Palekh and the Palekh Museum
Depending on road conditions, the kind of car you're in, and who's behind the wheel, the village of Palekh is 5-6 hours outside of Moscow. We took our trip to the three villages of Palekh, Kholuy, and Mstera beginning on a Sunday. We decided to take the road that leads first to Palekh, then continues on to Kholuy, which was to be our home for the next few days. Mstera we would reach coming around on another road, then back into Moscow. Here's a map showing the three villages. Since it was March, the roads were in pretty bad condition--the melting snows take their toll on the asphalt, plus there were patches of highway that were grazed for re-tarring, but were laying fallow like the snow-covered fields to either side. But even a mediocre Russian driver would have no real difficulty negotiating the potholes, dips, bumps, and the other cars and trucks on the road. He knows what his vehicle can handle and exactly how big it is to squeeze into the narrowest of gaps in traffic.
We arrived in Palekh in early afternoon, stopped in a few places, then made our way to Kholuy for the night. The first part of the next day was spent in Kholuy, but the rest of Monday we were in Palekh. This seemed like the historic place where the progenitors of modern-day lacquer art resided. The first stop was the Palekh Museum, but fate had other ideas. Monday is the vykhodnoy dyen, or day off, for the museum and the bookstore. We tried the doors, but no one was around. So instead we began visiting the artists we had planned to meet.
Our mission in the villages was three-fold--acquaint me with the villages and visit the museums, meet with certain artists to order and pick up boxes, and to collect biographies and photographs of artists not yet in our online database. I felt as though we achieved all three of those goals. Two of the artists we visited were the Gurilyevs, husband and wife duo Sergey and Marina. They were extremely nice and very welcoming of our visit. We climbed the stairs up to the sunny and inviting loft where these two masters create their highly detailed and highly sought-after miniatures. They have two tables that face each other so that they can both paint at the same time. With the pictures I took of each of them behind their work space, I tried to capture first the youth of Maria because her other pictures made her seem aged, and also their collective work space--the little bottles of pigment on the wall, the arm rest, the brushes, lamps, and magnifying glasses. Sergey and Maria showed us a few works in progress as well as photographs of many of their pieces. Then they offered to show us their greatest 'work' to date--their sleeping baby!

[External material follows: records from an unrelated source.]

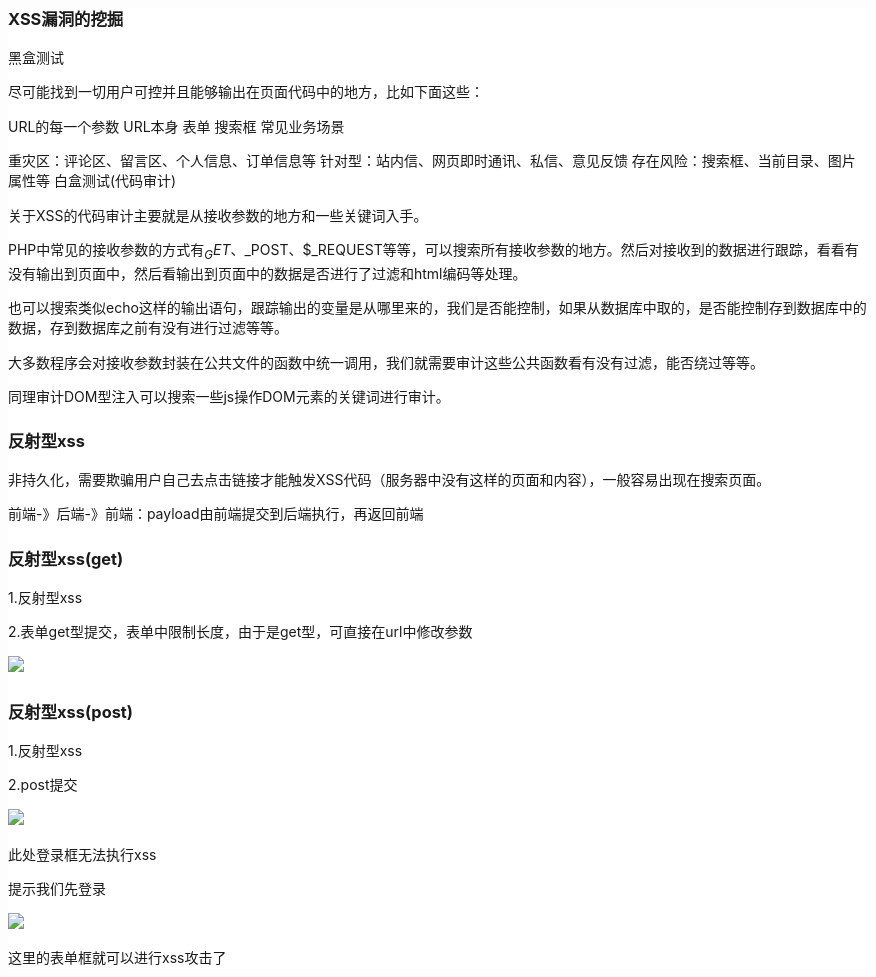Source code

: ### XSS漏洞的挖掘 

黑盒测试

尽可能找到一切用户可控并且能够输出在页面代码中的地方，比如下面这些：

URL的每一个参数
URL本身
表单
搜索框
常见业务场景

重灾区：评论区、留言区、个人信息、订单信息等
针对型：站内信、网页即时通讯、私信、意见反馈
存在风险：搜索框、当前目录、图片属性等
白盒测试(代码审计)

关于XSS的代码审计主要就是从接收参数的地方和一些关键词入手。

PHP中常见的接收参数的方式有$_GET、$_POST、$_REQUEST等等，可以搜索所有接收参数的地方。然后对接收到的数据进行跟踪，看看有没有输出到页面中，然后看输出到页面中的数据是否进行了过滤和html编码等处理。

也可以搜索类似echo这样的输出语句，跟踪输出的变量是从哪里来的，我们是否能控制，如果从数据库中取的，是否能控制存到数据库中的数据，存到数据库之前有没有进行过滤等等。

大多数程序会对接收参数封装在公共文件的函数中统一调用，我们就需要审计这些公共函数看有没有过滤，能否绕过等等。

同理审计DOM型注入可以搜索一些js操作DOM元素的关键词进行审计。

### 反射型xss

非持久化，需要欺骗用户自己去点击链接才能触发XSS代码（服务器中没有这样的页面和内容），一般容易出现在搜索页面。

前端-》后端-》前端：payload由前端提交到后端执行，再返回前端

### 反射型xss(get)

1.反射型xss

2.表单get型提交，表单中限制长度，由于是get型，可直接在url中修改参数

![](https://i.loli.net/2021/02/13/Nv2driIsLC5lf1B.png)

### 反射型xss(post)

1.反射型xss

2.post提交

![](https://i.loli.net/2021/02/13/5AvnfNplYb2CqIw.png)

此处登录框无法执行xss

提示我们先登录

![](https://i.loli.net/2021/02/13/6KTyFt9vr35q4Nf.png)

这里的表单框就可以进行xss攻击了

Another husband and wife pair that I was very impressed with was the young Kurkins. Alexander is the youngest of three generations of living Palekh artists; his grandfather is Alexander Mikhailovich Kurkin, and his father is Boris Alexandrovich Kurkin. Natasha also comes from a family of well-known artists--her father is Alexander Shemarov. They too have a 'great work', perhaps the next generation lacquer artist in the Kurkin family. If their son's craftsmanship turns out to be anything like his parents, then he will be a great artist indeed! Alexander Kurkin already has a few pieces in the Palekh Museum and has participated in several exhibitions. We ordered a large box from him that is sure to be stunning!
After visiting a few other artists, including the rising star Zhenya Shatokhina, we headed back to Kholuy for the night. Tuesday was our last day in the villages, and we had planned to spend most of the day in Mstera. However we didn't want to miss the Palekh Museum. So we drove back to Palekh the next morning and were almost disappointed again! Although the sign said that the museum should be open, the doors were locked. So we went to the next building over where the bookstore and gift shop are located, and the girls cleaning the lobby said that today everything was closed--vykhodnoy dyen. She was surprised when we showed her that it said Monday was the vykhodnoy on the metal plaque affixed to the door. "Well, Tuesday is the big market day, so you probably won't see the lady that runs everything" was her only reply.
We decided to wait it out and went down the street to look at Ivan Golikov's house. Preserved in its original state, his residence is now a museum (which by the way was also closed). From that corner of the street there is a nice view of the small Palekh cathedral, with its aging bell tower but newly painted cupolas. As we were walking back to the car debating how long we were going to wait, we saw the cleaning girl again who said that the bookstore operator was on her way down. This was good news because there were several new catalogs that we wanted to buy for reference purposes. With that success, we headed over to the museum.
Having paid our entry fee, plus a photo pass (just like at the Kremlin, only more!), we started gazing at the treasures in the museum. Centuries-old icons, Ivan Golikov boxes, enormous plaques, gorgeous boxes, and even a set of tables and chairs (painted by the two older Kurkins).
As far as village museums went, this was probably the nicest--wooden cabinets with clear glass, good lighting, and nice carpets. The two floors and many separate rooms were also reminiscent of much larger art museums like the Tretyakov. Only this one specialized in one thing--incredible samples of Palekh art like nowhere else.